Le chien était bien sûr un compagnon indispensable pour garder les bêtes. Les corniauds, déclare Paule, étaient souvent les plus intelligents. Le patron les achetait déjà dressés et les donnait au berger. Il fallait aussi un bâton très solide taillé dans du bois de pommier sauvage, se souvient Paule. Ce bâton était carré avec une courroie en cuir qui permettait de le tenir solidement attaché au poignet. Il servait notamment à se protéger des béliers qui veillaient sur le troupeau et pouvaient souvent se révéler agressifs.
Une fois par an, on devait procéder au curage de la bergerie : un travail considérable !

Imaginez 200 brebis qui piétinent et tassent, à longueur d'année 80 cm à un mètre de fumier. Des bras solides, un bonne pioche et plusieurs journées de travail étaient nécessaires. Mais on obtenait ainsi le meilleur des engrais !

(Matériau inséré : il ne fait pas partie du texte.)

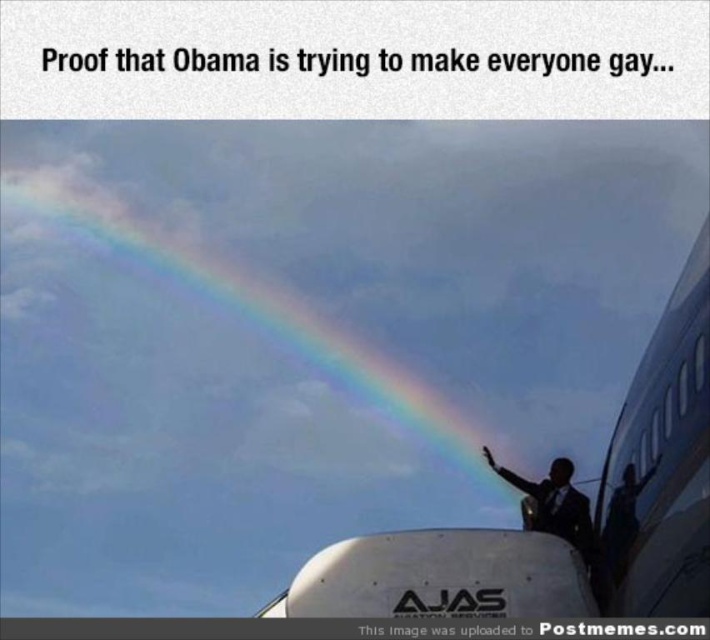
Question: Can you confirm if rainbow at center is bigger than dark suit at center?

Choices:
 (A) yes
 (B) no

Answer: (A)

Question: Which object is the closest to the white glossy airplane at lower right?

Choices:
 (A) dark suit at center
 (B) rainbow at center

Answer: (A)

Question: Is rainbow at center above dark suit at center?

Choices:
 (A) no
 (B) yes

Answer: (B)

Question: Among these objects, which one is farthest from the camera?

Choices:
 (A) dark suit at center
 (B) rainbow at center

Answer: (B)

Question: Which of the following is the closest to the observer?

Choices:
 (A) (x=545, y=515)
 (B) (x=474, y=576)

Answer: (B)

Question: Can you confirm if rainbow at center is thinner than dark suit at center?

Choices:
 (A) yes
 (B) no

Answer: (B)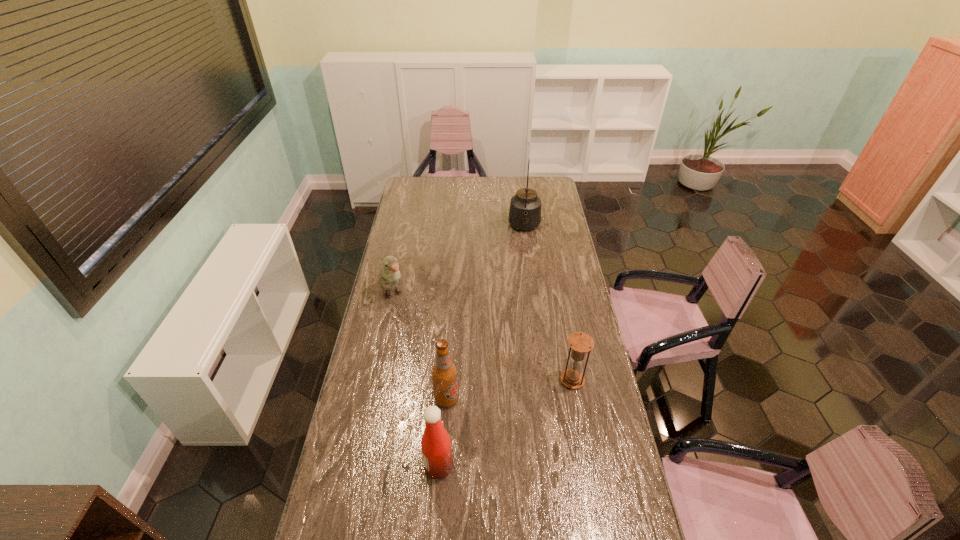
The height and width of the screenshot is (540, 960). In order to click on condiment in this screenshot , I will do `click(436, 445)`.

Where is `hourglass`? hourglass is located at coordinates (580, 343).

You are a GUI agent. You are given a task and a screenshot of the screen. Output one action in this format:
    pyautogui.click(x=<x>, y=<y>)
    Task: Click on the beer bottle
    
    Given the screenshot: What is the action you would take?
    pyautogui.click(x=444, y=372)

Find the location of a particular element. This screenshot has width=960, height=540. the tallest object is located at coordinates (525, 207).

I want to click on the farthest object, so click(x=525, y=207).

I want to click on the leftmost object, so (x=389, y=275).

Identify the location of the second farthest object. The image size is (960, 540). (389, 275).

Locate an element on the screen. free region located on the front-facing side of the condiment is located at coordinates pyautogui.click(x=406, y=466).

Identify the location of vacant space located on the front-facing side of the condiment. (388, 466).

The width and height of the screenshot is (960, 540). Find the location of `free space located on the front-facing side of the condiment`. free space located on the front-facing side of the condiment is located at coordinates (388, 466).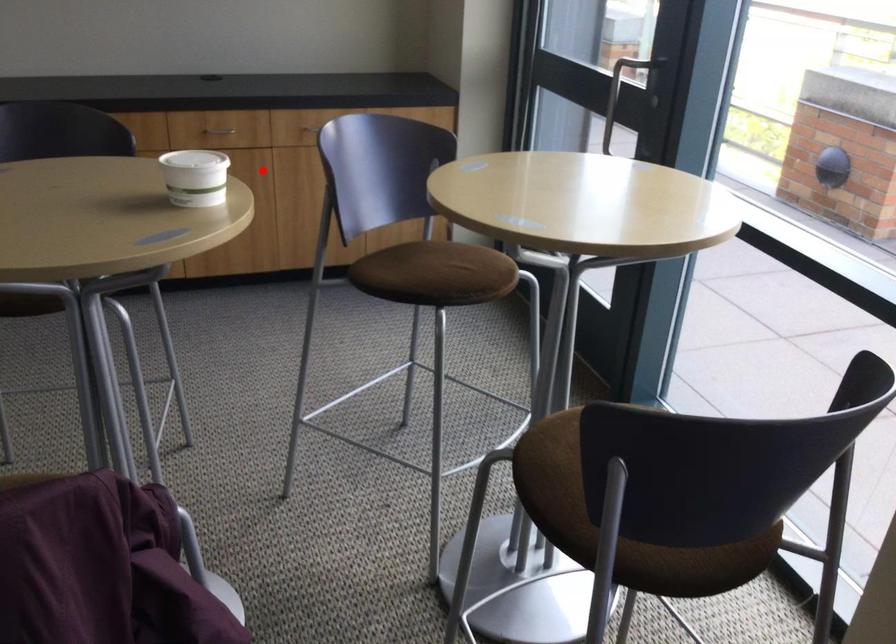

Paule a abandonné le métier vers 22 ans et a ensuite aidé son mari agriculteur sur Vallesville. Aujourd'hui, il n'existe quasiment plus de bergers dans le Lauragais. Les clôtures électriques ont rendu inutiles ces services. On n'en trouve plus désormais que dans les pâturages de montagne. Mais Paule garde encore des souvenirs très vivaces des troupeaux de brebis du Lauragais.